20 Quoted from information supplied by the Public Affairs Office, White Sands Missile Range, NM, June 30, 2007.

21 Quoted from the current “White Sands Missile Range Top 10 Entry Rules,” Public Affairs Office, White Sands Missile Range, NM, June 29, 2007.

22 The blast left a large crater coated by radioactive glass of light green color, later called trinitite. The crater was filled in soon afterwards, and the remaining trinitite was mostly removed when the site was bulldozed in 1952. But visitors can still find plenty of pieces in the dirt. “New Theory on the Formation of Trinitite” under Trinity Site on the White Sands Range's official website.

23 There are large signs at all missile range entrances, warning that White Sands Missile Range is a military test range where weapons have been tested for many years and that unexploded munitions may exist. The exact wording on a large red and white sign, with the English on top and Spanish on the bottom reads: “WARNING Entering active test range. Areas potentially contaminated with explosive devices. Stay on the roads. Do not disturb any items. If items are found call police at 678-1134.” (Public Affairs Office, White Sands Missile Range, June 30, 2007.)

24 “Radiation at Ground Zero” in White Sands Missile Range's official site, where instead of the Department of Energy, it cites the American Nuclear Society.

25 The test was initially planned for 4:00 a.m. It was postponed to 5:30 due to thunderstorms that began at 2:00. It was feared that the danger from radiation and fallout would be greatly increased in the rain, and that the lightning and thunder might accidentally set off the test bomb. Shortly after 3:00 the weather improved, and after the meteorologist's weather report at 4:40 a.m., at 5:09:45 the twenty-minute countdown began. Richard Rhodes, The Making of the Atomic Bomb (New York: Simon and Schuster, 1988), 666-67; Peter Wyden, Day One Before Hiroshima and After (New York: Simon and Schuster, 1984), 210-11.

26 See footnote 19.

27 The display manned by safety personnel has pieces of Trinitite from the test explosion and “items that show radiation in other settings from later years—radium dials on old watches and clocks, the glaze in red Fiesta wear from decades ago, etc.” Monte Marlin, White Sands Missile Range, June 29, 2007.
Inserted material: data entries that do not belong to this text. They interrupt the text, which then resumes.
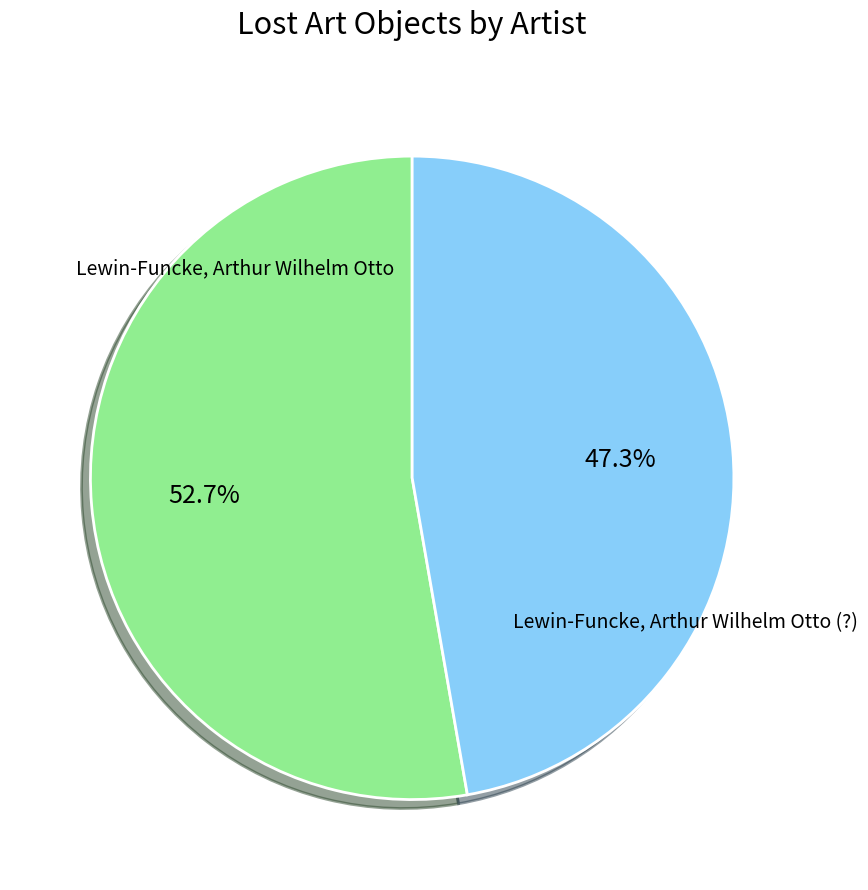

How many slices are in this pie chart?

2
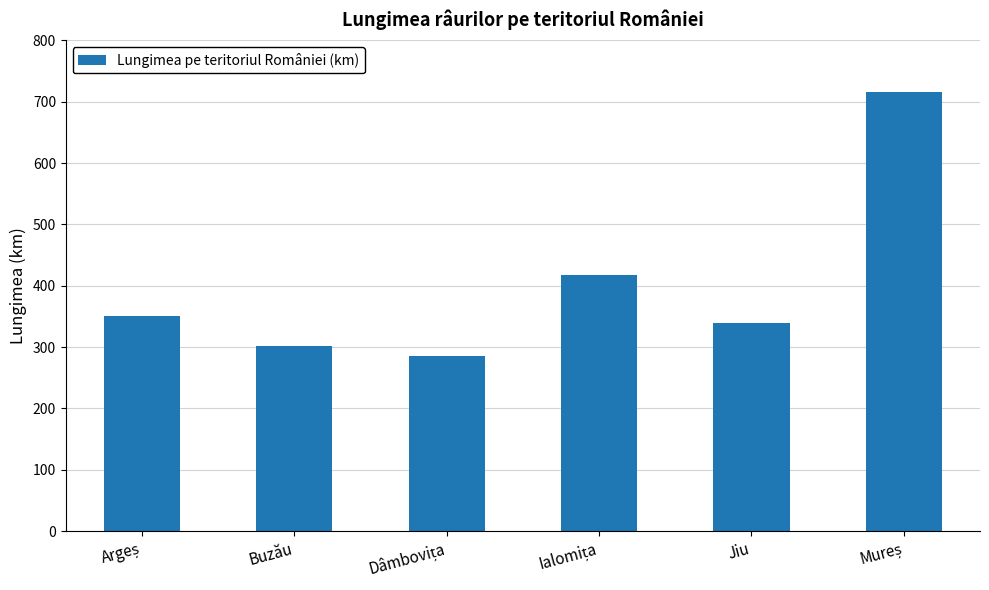

What is the label of the 2nd bar from the left?

Buzău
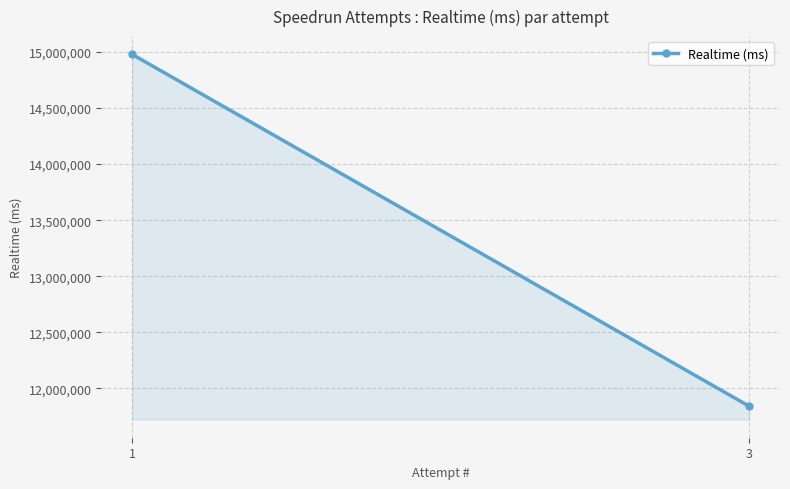

What is the sum of the values at 3 and 1?

26820085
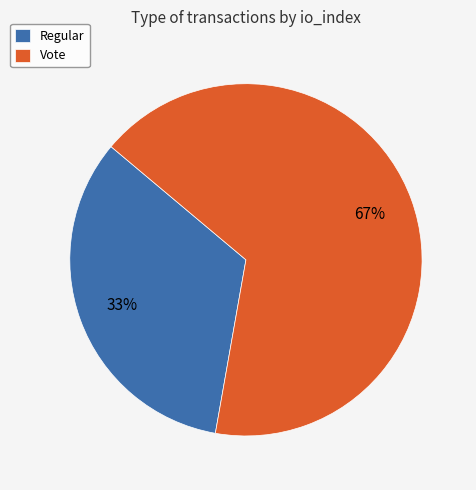

What percentage is the Regular slice, to the nearest percent?

33%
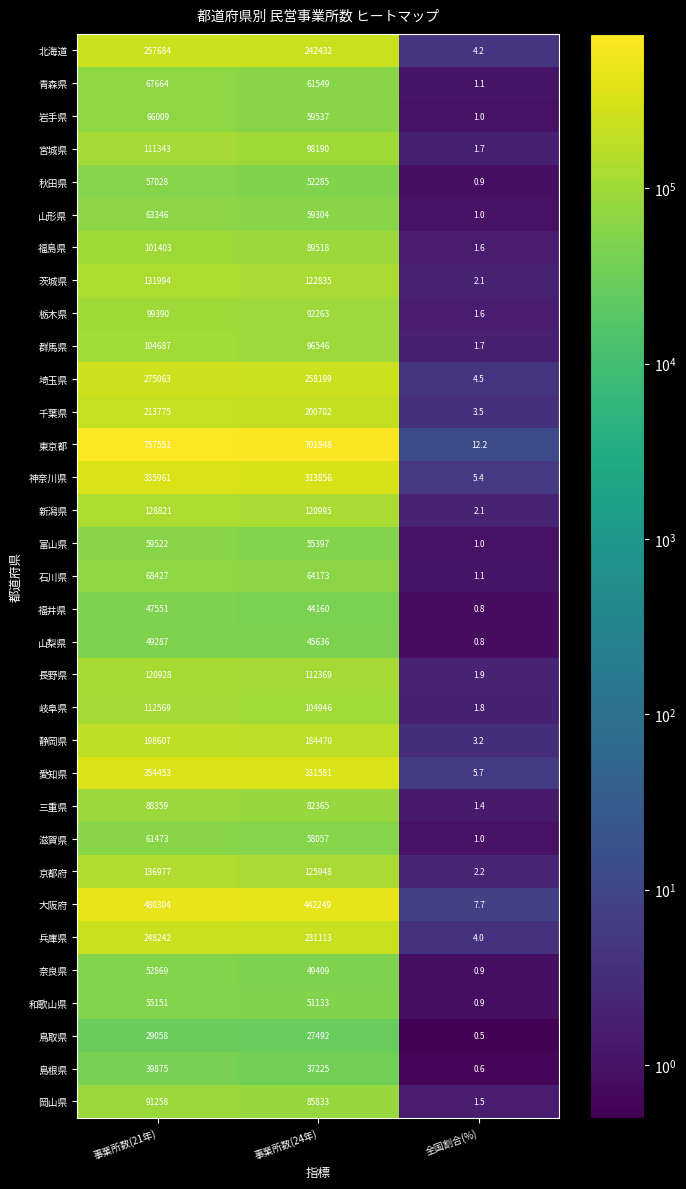

Rank the series at 事業所数(21年) from lowest to highest value.

鳥取県, 島根県, 福井県, 山梨県, 奈良県, 和歌山県, 秋田県, 富山県, 滋賀県, 山形県, 岩手県, 青森県, 石川県, 三重県, 岡山県, 栃木県, 福島県, 群馬県, 宮城県, 岐阜県, 長野県, 新潟県, 茨城県, 京都府, 静岡県, 千葉県, 兵庫県, 北海道, 埼玉県, 神奈川県, 愛知県, 大阪府, 東京都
28 “Haraiso” in the original, from the Portuguese “Paradiso,” as written by early Japanese Catholics.

29 The poet was one year junior to the author at the girls' school. She sent this poem in a letter to the author.
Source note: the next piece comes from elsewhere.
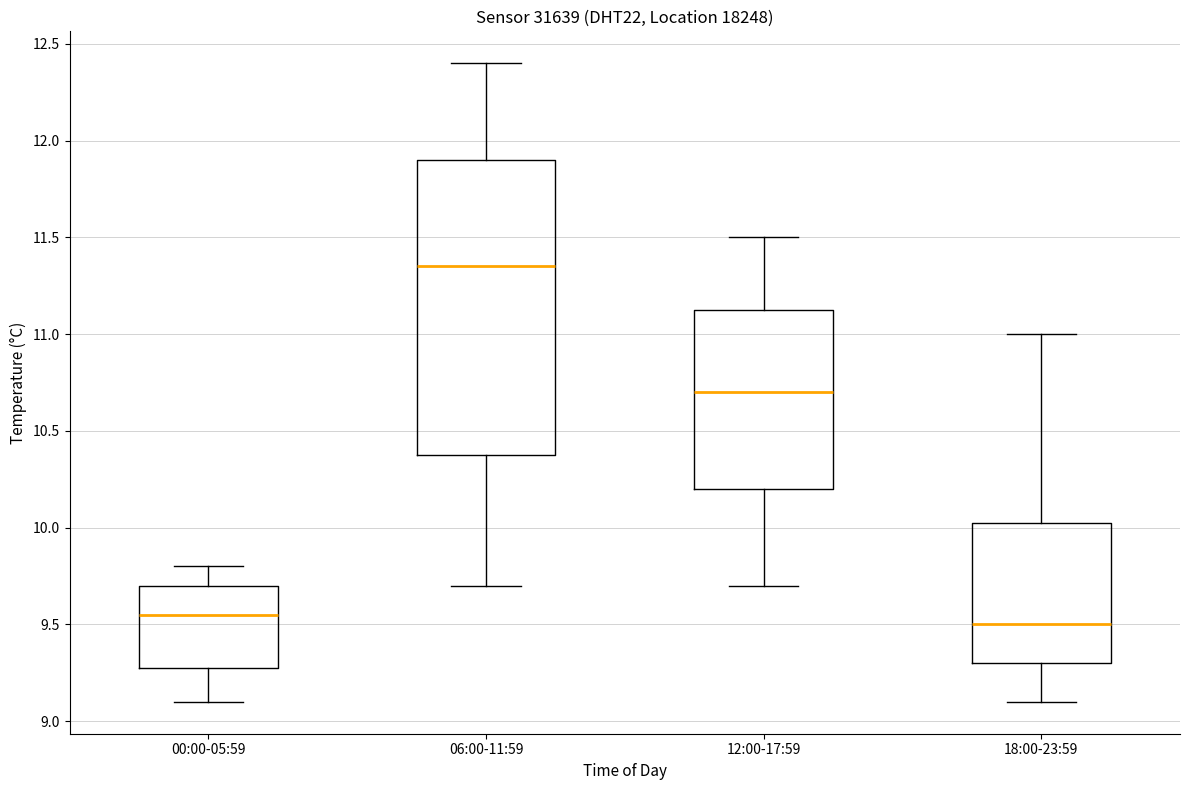

Reading left to right, transcribe this box plot: for each box, give where its median line is, the range the box spans, and where its two whiskers end, as read against the y-axis. The values are not printed on the chart, so give them approximately, as read against the axis.

00:00-05:59: median 9.55, box 9.30 to 9.70, whiskers 9.10 to 9.80
06:00-11:59: median 11.35, box 10.40 to 11.90, whiskers 9.70 to 12.40
12:00-17:59: median 10.70, box 10.20 to 11.15, whiskers 9.70 to 11.50
18:00-23:59: median 9.50, box 9.30 to 10.05, whiskers 9.10 to 11.00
30 In his commentary included in volume 6 of the Collected Works (Hayashi Kyōko zenshū, 2005), the critic Kuroko Kazuo quotes an earlier version of the ending, which refers to the deaths of two victims of the Tōkai-mura nuclear accident (see 18 above) instead of the death of a Nagasaki survivor. He suggests that, by the name Rui, “it is natural to consider that the author deliberately implies humanity.” Written phonetically in katakana throughout the story, the name shares the same sounds with the kanji rui in jinrui (humanity). Kuroko's point is consonant with the characterization of Rui as “one to always start by questioning daily life then moving on to the larger questions facing countries and the world” (p. 156). “What are your thoughts?” This final line is at once the narrator's question to her friend and one the author poses to humanity.